Last week, Jeff Ullman from Stanford University gave a talk to the Informatics Entrepreneurship class which was opened up to the wider world. The core of it was the ideas that made Google really what it is – PageRank and TrustRank – and the technical concepts behind it. Here are my notes from the talk just in case you missed it and wanted to know what it was about …
The early search engines crawled the web (following the links from page to page, finidng and copying as many pages as you could). Index the pages by the words they contained. And then when you’re given a search query, you find the pages that contains those words.
But all the pages have some sort of notion of importance. Have to estimate the importance of pages – or think of it as relevance to the query. The first search engines considered the the role that the search query appeared in the page – e.g. title rather than paragraph. Then how many times that word appeared in that page.

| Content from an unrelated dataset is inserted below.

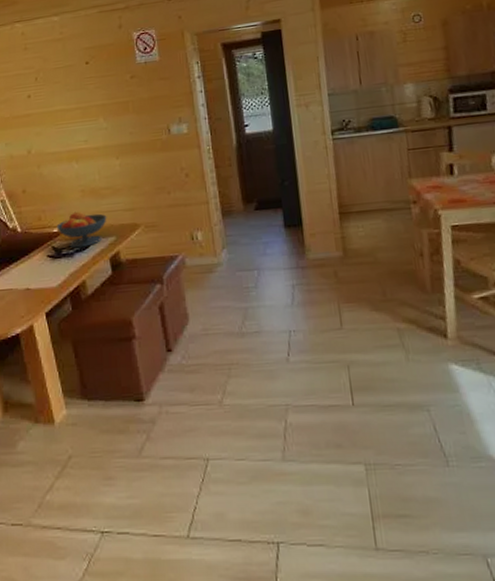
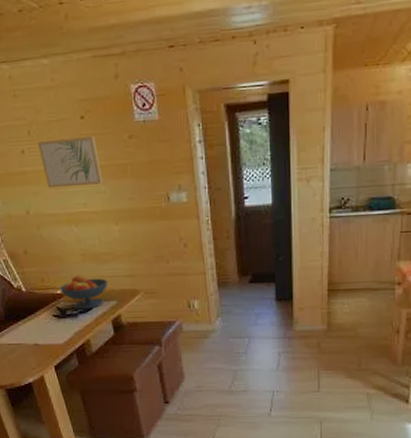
wall art: none [44,78,105,128] -> present [38,136,103,189]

There was a brief period where it worked well. But then when people began to use search engines to find things, then spammers began to jump in. Spammers used a variety of tactics to fool search engines – this type of spamming began to be known as “term spam”.
Google came up with 2 innovations which work together in order to kill term spam. 1. Believe what people say about you, rather than what you say about yourself – look at the anchor text. 2. PageRank (named because of Larry Page, rather than it ranking pages).
Real-World problems – the problem is that there are dead-ends, not every page links to other pages. Plus, there are spider traps. Can fix the deadends, but can’t fix the spider trap problem.
In Google, the problem was re-formulated so that there is an initial “teleport set”. And can have a topic-sensitive set of “relevant” pages (i.e. a teleport set”) which the crawler uses to get out of spider traps. By being part of the teleport set, those pages gain importance.
Then as soon as Google became popular, then the spammers began to develop “link spam” – an attempt to raise the ranking of the page. Created spam farms. Google then combated spam farms by detecting and blacklisting spam farm looking sites (i.e. web pages which have a million outlinks). One way of combating spam farms is to use TrustRank – a topic-specific PageRank with a teleport set of “tusted” pages. Pages whose TrustRank is much lower than their PageRank is calculated as the spam mass.
What has happened since search has become reliable?
1. Advertising has moved online
2. Textbooks have been destroyed
3. Newspapers have been destroyed
Advertising – there was the question at the start about how to combine search results with advertising because of speed issues. Don’t want to take 10 seconds to deliver an advert. But Google’s answer is, if we restrict what the advertisers do so that we don’t slow down the search query – which turns out to work.
Then people said that people wouldn’t buy products from the internet. But Ullman argues that as people begin to trust search engines, then people to trust search engines enough in order to find suitable vendors.
Ullman contends that all advertising will move online. This is because the pay per click model is measurable (but this can be done using A/B testing through newspapers advertising, but is expensive). Second is the ability to target adverts to people – this topic raises privacy issues. For instance, lipstick advertising wouldn’t appeal to men, but its still there in the newspaper. The more services like Google knows about me, the more targetted it can be. Ullman’s position is that as long as its done by a machine, then it’s ok.
Textbooks industry. It used to be, the textbook can sell a lot, 1st ed and 2nd edition. But now it is much easier to re-sell online. More difficult to make money from it. Leads to lower sales, leads to annoying tricks by publishers – such as re-writing new exercises in textbooks.
Another thing that’s killing textbooks is that trips to the library are replaced by search queries. The academics put stuff online, but PageRank elevates the best of these to the top of the list. “You link to the stuff that you think is good”.
In terms of textbooks, turns out that royalties are a relatively novelty in the 21st century. You used to write for glory and not income, and so the internet might bring us back into that time. Example – Jokes can be remembered and transmitted without the internet.
Who killed newspapers – a lot of people blame Google (over 10% of all advertising is online). Turns out it doesn’t matter than much anyway; because newspapers did not make a lot of money out of display ads, but instead their big revenue generator is classified advertising because they have a monopoly there. Sites like Craiglists for killing businesses.
Benefits of online news – it is a much better way to deliver news. Ullman talks about how he likes the ability to go to Google News and it would have multiple slants. “A big win for the consumer”. It is interesting to see the multiple viewpoints from different newspapers.
The dark-side of online news. “News reporting is serves a vital function in a democracy”. If you don’t have newspapers, then no one is going to pay for it.
Summary:
- Search requires fighting against spammers
- Newspapers are on the endangered species list (this is not necessary a good thing)
- So are textbooks (yay) – they don’t serve any useful purpose any more
If this comes out, it’s likely that the agency will be crushed by the advertisers and Google to do only CPA.